# [SOLVED] Bathtub Knob and Spout Leaking



## Solidify (May 12, 2011)

Slowly, slowly, I'm fixing up this old house with nothing but time and patience, all thanks to you folks! :flowers:

Onto the next order of business. 

I have two bathtubs that need to be addressed. The first tub's problem is that despite turning the knobs completely off, there is still a leak coming from the spout. Only when I really tighten the knobs very tight using a rag does the leak stop. I don't like to do this because I'm sure the cartridge washer and seat is getting used up. And to make matters worse, both cartridges for the hot and cold as well as the diverter for the center are new; my friend's father installed them a while back. 

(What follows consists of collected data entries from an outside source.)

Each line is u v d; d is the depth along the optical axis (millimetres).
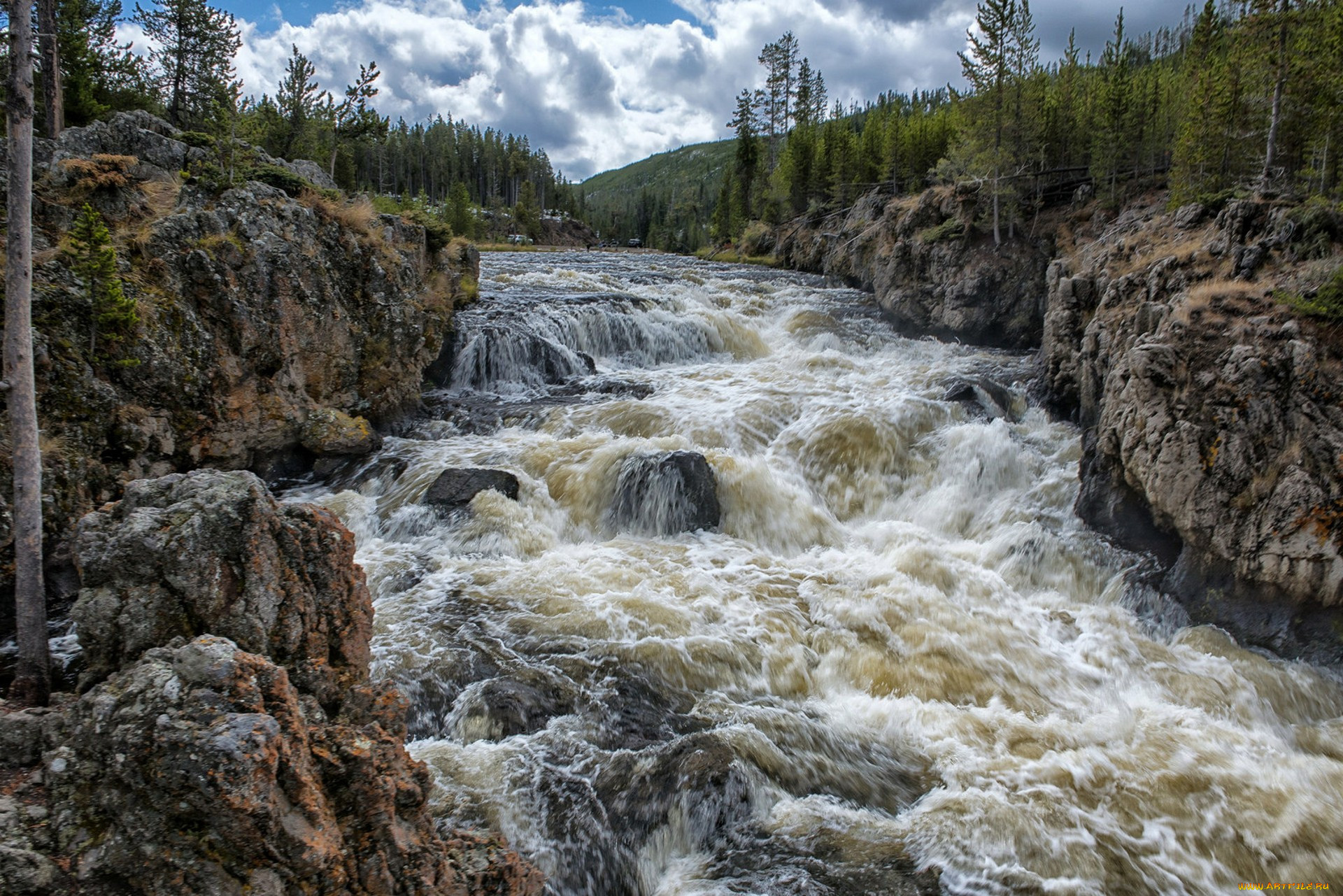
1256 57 26594
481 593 13617
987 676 12273
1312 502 12875
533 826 8414
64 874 4926
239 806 4832
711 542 16906
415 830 6195
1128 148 37781
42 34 8516
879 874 8195
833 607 14047
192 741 4883
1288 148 29906
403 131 137250
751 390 25281
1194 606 14344
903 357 32938
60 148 18375
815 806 9156
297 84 36625
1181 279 18984
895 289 40344
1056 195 41500
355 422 19641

The second tub's problem is that when I turn the hot water knob to let the water pour out, there is leak coming from the knob itself. When I turn the knob back off, the leak stops. I've made sure that the screw fastening the knob to the cartridge is snug so it can't be that. 

To tie all this together, neither of the tubs have shut-off valves behind them, in their respective access panels. :facepalm:

Which leads me to my question:

How do you install stops for a bathtub/shower combination? I'm only accustomed to putting shut-off valves on single supply lines so when I opened the trap and saw the shower diverter and all the soldering of pipes in different direction, I was a bit intimidated.

I'm not considering putting the stops myself, ofcourse; I'm just curious to know how to it's done for showers. I've browsed the web but have had no luck finding images or videos explaining this.


----------



## Basementgeek (Feb 7, 2005)

*Re: Bathtub Knob and Spout Leaking*

You and we are will not know until you can ID the make and model number of the assemblies. Some are pretty easy to work on.

BG


----------



## Vegassparky (Nov 24, 2013)

If access is available, stops can be installed on the supply lines, like any other fixture. Newer shower fixtures often have integral stops which can be used for cartridge maintenance.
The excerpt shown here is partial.